Members of public sector boards, including those on the Victorian Planning Authority, have certain duties. These include not using their position to seek an advantage for themselves or another person, and not to use information obtained during their board duties to benefit themselves or another person. They are also obliged to comply with the board’s policy on managing conflicts of interest.

These duties are in place because public entity boards give advice and take actions that can influence government decisions. This means high standards of integrity are required. In this context, where we need board members to act with integrity, we cannot have the perception that influence can be “bought” through lobbyists sitting on these boards. 

Conflicts of interest

IBAC made four recommendations to the Andrews government, including preventing lobbyists from being appointed to public entity boards that relate to their line of work.
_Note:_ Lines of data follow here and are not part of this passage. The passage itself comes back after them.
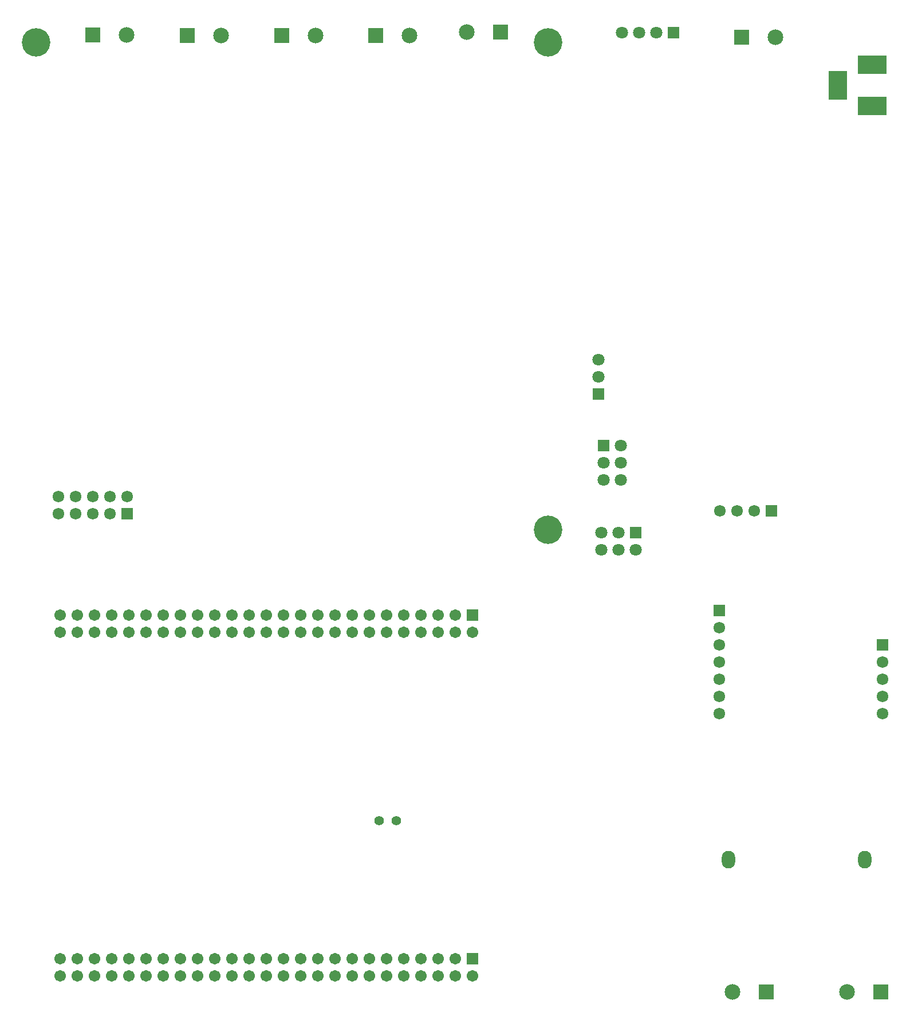
<source format=gbs>
G04 Layer_Color=16711935*
%FSTAX24Y24*%
%MOIN*%
G70*
G01*
G75*
%ADD51R,0.0907X0.0907*%
%ADD52C,0.0907*%
%ADD53C,0.0710*%
%ADD54R,0.0710X0.0710*%
%ADD55R,0.0710X0.0710*%
%ADD56C,0.1655*%
%ADD57R,0.1080X0.1680*%
%ADD58R,0.1680X0.1080*%
%ADD59R,0.0678X0.0678*%
%ADD60C,0.0678*%
%ADD61R,0.0678X0.0678*%
%ADD62C,0.0560*%
%ADD63O,0.0789X0.1025*%
%ADD64C,0.0674*%
%ADD65R,0.0674X0.0674*%
D51*
X039173Y108307D02*
D03*
X020928Y10811D02*
D03*
X031917D02*
D03*
X015433Y10815D02*
D03*
X026422Y10811D02*
D03*
X053189Y107992D02*
D03*
X054646Y052441D02*
D03*
X061293D02*
D03*
D52*
X037205Y108307D02*
D03*
X022896Y10811D02*
D03*
X033885D02*
D03*
X017402Y10815D02*
D03*
X028391Y10811D02*
D03*
X055157Y107992D02*
D03*
X052677Y052441D02*
D03*
X059325D02*
D03*
D53*
X046244Y108268D02*
D03*
X047244D02*
D03*
X048244D02*
D03*
X044882Y089228D02*
D03*
Y088228D02*
D03*
X047024Y078161D02*
D03*
X046024D02*
D03*
X045024D02*
D03*
X046024Y079161D02*
D03*
X045024D02*
D03*
X046169Y084228D02*
D03*
Y083228D02*
D03*
Y082228D02*
D03*
X045169Y083228D02*
D03*
Y082228D02*
D03*
D54*
X049244Y108268D02*
D03*
X047024Y079161D02*
D03*
D55*
X044882Y087228D02*
D03*
X045169Y084228D02*
D03*
D56*
X041929Y079331D02*
D03*
Y107717D02*
D03*
X012126D02*
D03*
D57*
X058817Y105207D02*
D03*
D58*
X060787Y106417D02*
D03*
X060797Y104017D02*
D03*
D59*
X054953Y080433D02*
D03*
X017449Y080276D02*
D03*
D60*
X053953Y080433D02*
D03*
X052953D02*
D03*
X051953D02*
D03*
X061417Y071638D02*
D03*
Y070638D02*
D03*
Y069638D02*
D03*
Y068638D02*
D03*
X05189D02*
D03*
Y069638D02*
D03*
Y070638D02*
D03*
Y071638D02*
D03*
Y073638D02*
D03*
Y072638D02*
D03*
X017449Y081276D02*
D03*
X016449D02*
D03*
X015449D02*
D03*
X014449D02*
D03*
X013449D02*
D03*
Y080276D02*
D03*
X014449D02*
D03*
X015449D02*
D03*
X016449D02*
D03*
D61*
X061417Y072638D02*
D03*
X05189Y074638D02*
D03*
D62*
X03311Y062402D02*
D03*
X03211D02*
D03*
D63*
X060386Y060118D02*
D03*
X052449D02*
D03*
D64*
X013551Y053358D02*
D03*
Y054358D02*
D03*
X014551Y053358D02*
D03*
Y054358D02*
D03*
X015551Y053358D02*
D03*
Y054358D02*
D03*
X016551Y053358D02*
D03*
Y054358D02*
D03*
X017551Y053358D02*
D03*
Y054358D02*
D03*
X018551Y053358D02*
D03*
Y054358D02*
D03*
X019551Y053358D02*
D03*
Y054358D02*
D03*
X020551Y053358D02*
D03*
Y054358D02*
D03*
X021551Y053358D02*
D03*
Y054358D02*
D03*
X022551Y053358D02*
D03*
Y054358D02*
D03*
X023551Y053358D02*
D03*
Y054358D02*
D03*
X024551Y053358D02*
D03*
Y054358D02*
D03*
X025551Y053358D02*
D03*
Y054358D02*
D03*
X026551Y053358D02*
D03*
Y054358D02*
D03*
X027551Y053358D02*
D03*
Y054358D02*
D03*
X028551Y053358D02*
D03*
Y054358D02*
D03*
X029551Y053358D02*
D03*
Y054358D02*
D03*
X030551Y053358D02*
D03*
Y054358D02*
D03*
X031551Y053358D02*
D03*
Y054358D02*
D03*
X032551Y053358D02*
D03*
Y054358D02*
D03*
X033551Y053358D02*
D03*
Y054358D02*
D03*
X034551Y053358D02*
D03*
Y054358D02*
D03*
X035551Y053358D02*
D03*
Y054358D02*
D03*
X036551Y053358D02*
D03*
Y054358D02*
D03*
X037551Y053358D02*
D03*
X013551Y073358D02*
D03*
Y074358D02*
D03*
X014551Y073358D02*
D03*
Y074358D02*
D03*
X015551Y073358D02*
D03*
Y074358D02*
D03*
X016551Y073358D02*
D03*
Y074358D02*
D03*
X017551Y073358D02*
D03*
Y074358D02*
D03*
X018551Y073358D02*
D03*
Y074358D02*
D03*
X019551Y073358D02*
D03*
Y074358D02*
D03*
X020551Y073358D02*
D03*
Y074358D02*
D03*
X021551Y073358D02*
D03*
Y074358D02*
D03*
X022551Y073358D02*
D03*
Y074358D02*
D03*
X023551Y073358D02*
D03*
Y074358D02*
D03*
X024551Y073358D02*
D03*
Y074358D02*
D03*
X025551Y073358D02*
D03*
Y074358D02*
D03*
X026551Y073358D02*
D03*
Y074358D02*
D03*
X027551Y073358D02*
D03*
Y074358D02*
D03*
X028551Y073358D02*
D03*
Y074358D02*
D03*
X029551Y073358D02*
D03*
Y074358D02*
D03*
X030551Y073358D02*
D03*
Y074358D02*
D03*
X031551Y073358D02*
D03*
Y074358D02*
D03*
X032551Y073358D02*
D03*
Y074358D02*
D03*
X033551Y073358D02*
D03*
Y074358D02*
D03*
X034551Y073358D02*
D03*
Y074358D02*
D03*
X035551Y073358D02*
D03*
Y074358D02*
D03*
X036551Y073358D02*
D03*
Y074358D02*
D03*
X037551Y073358D02*
D03*
D65*
Y054358D02*
D03*
Y074358D02*
D03*
M02*

</source>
This would bring Victoria into line with two other states: NSW bans lobbyists from being appointed to public sector boards in their area of work for 12 months, and Queensland bans them from sitting on public sector boards altogether.

There are two main reasons to impose this ban. The first is to prevent lobbyists from putting forward favourable positions for their private clients on these boards, which are supposed to be run in the public interest. There is a risk that a client may say to a lobbyist: “I will give you a lot of money if you use your board position to advocate for my company to get these approvals.” 

Where lobbyists are in a position of conflict of interest, they may act in a way that gives them personal financial benefit against the broader public interest. So there is a corruption risk there, which justifies the ban.

There is also the risk of the possession and use of confidential information. If the lobbyist has certain confidential information from a public sector board, such as that contracts would be awarded to a certain party, or certain government policies that would be implemented in the future, they may be able to capitalise on that information in their favour for their private clients. 

Consulting firm PwC has recently come under fire for similar behaviour, in misusing confidential government information for the benefit of its private tax clients: actions which a Senate committee has condemned as an “egregious breach of trust”

Our democracy relies on public sector boards acting in the public interest when making decisions and influencing government policy, rather than being swayed by narrow sectional interests for the financial benefit of lobbyists or their clients.

Imposing a ban on lobbyists sitting on public sector boards would reduce the risk of corruption and improve public sector governance. The question for the Victorian Labor government is: how it can justify blocking an attempt to enhance the democratic norms of political equality and fairness?